CAP: Commutative Algebra Prediction of Protein-Nucleic Acid Binding Affinities

TL;DR

CAP introduces a novel method combining commutative algebra and advanced embeddings to accurately predict protein-nucleic acid binding affinities, achieving high accuracy, interpretability, and efficiency without relying on 3D structures.

Contribution

The paper presents CAP, a new approach integrating persistent Stanley-Reisner theory with sequence embeddings for improved binding affinity prediction.

Findings

CAP outperforms existing benchmarks in binding affinity prediction.

CAP maintains performance on new datasets, demonstrating robustness.

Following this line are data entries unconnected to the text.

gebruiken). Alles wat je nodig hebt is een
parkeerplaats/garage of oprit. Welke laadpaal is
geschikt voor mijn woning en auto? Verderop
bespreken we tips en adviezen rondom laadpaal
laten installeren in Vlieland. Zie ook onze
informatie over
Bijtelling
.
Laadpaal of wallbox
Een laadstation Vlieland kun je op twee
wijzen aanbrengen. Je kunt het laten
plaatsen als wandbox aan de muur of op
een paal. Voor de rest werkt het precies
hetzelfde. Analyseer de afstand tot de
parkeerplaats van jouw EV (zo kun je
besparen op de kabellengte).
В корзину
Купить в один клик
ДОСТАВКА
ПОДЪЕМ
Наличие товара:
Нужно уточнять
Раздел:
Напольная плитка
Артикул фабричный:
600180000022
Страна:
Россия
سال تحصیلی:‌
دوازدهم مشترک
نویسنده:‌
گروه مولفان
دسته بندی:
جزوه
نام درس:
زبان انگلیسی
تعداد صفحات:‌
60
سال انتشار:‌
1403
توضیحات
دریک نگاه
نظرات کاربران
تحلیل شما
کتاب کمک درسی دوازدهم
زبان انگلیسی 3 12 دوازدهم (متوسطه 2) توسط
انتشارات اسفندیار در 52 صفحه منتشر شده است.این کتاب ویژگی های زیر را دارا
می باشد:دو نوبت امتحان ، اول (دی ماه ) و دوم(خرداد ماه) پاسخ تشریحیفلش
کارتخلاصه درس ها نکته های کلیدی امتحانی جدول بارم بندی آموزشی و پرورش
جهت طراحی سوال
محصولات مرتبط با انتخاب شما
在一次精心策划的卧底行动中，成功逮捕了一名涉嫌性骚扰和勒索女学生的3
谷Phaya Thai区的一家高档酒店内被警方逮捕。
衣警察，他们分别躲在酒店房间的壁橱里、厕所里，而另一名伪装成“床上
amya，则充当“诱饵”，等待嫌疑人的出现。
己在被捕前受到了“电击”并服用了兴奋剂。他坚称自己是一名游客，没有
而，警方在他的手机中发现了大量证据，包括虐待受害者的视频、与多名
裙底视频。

Method enables genome-scale analysis without 3D structural data.

Abstract

An accurate prediction of protein-nucleic acid binding affinity is vital for deciphering genomic processes, yet existing approaches often struggle in reconciling high accuracy with interpretability and computational efficiency. In this study, we introduce commutative algebra prediction (CAP), which couples persistent Stanley-Reisner theory with advanced sequence embedding for predicting protein-nucleic acid binding affinities. CAP encodes proteins through transformer-learned embeddings that retain long-range evolutionary context and represents DNA and RNA with $\textit{k}$-mer algebra embeddings derived from persistent facet ideals, which capture fine-scale nucleotide geometry. We demonstrate that CAP surpasses the SVSBI protein-nucleic acid benchmark and, in a further test, maintains reasonable performance on newly curated protein-RNA and protein-nucleic acid datasets. Leveraging only primary sequences, CAP generalizes to any protein-nucleic acid pair with minimal preprocessing, enabling genome-scale analyses without 3D structural data and promising faster virtual screening for drug discovery and protein engineering.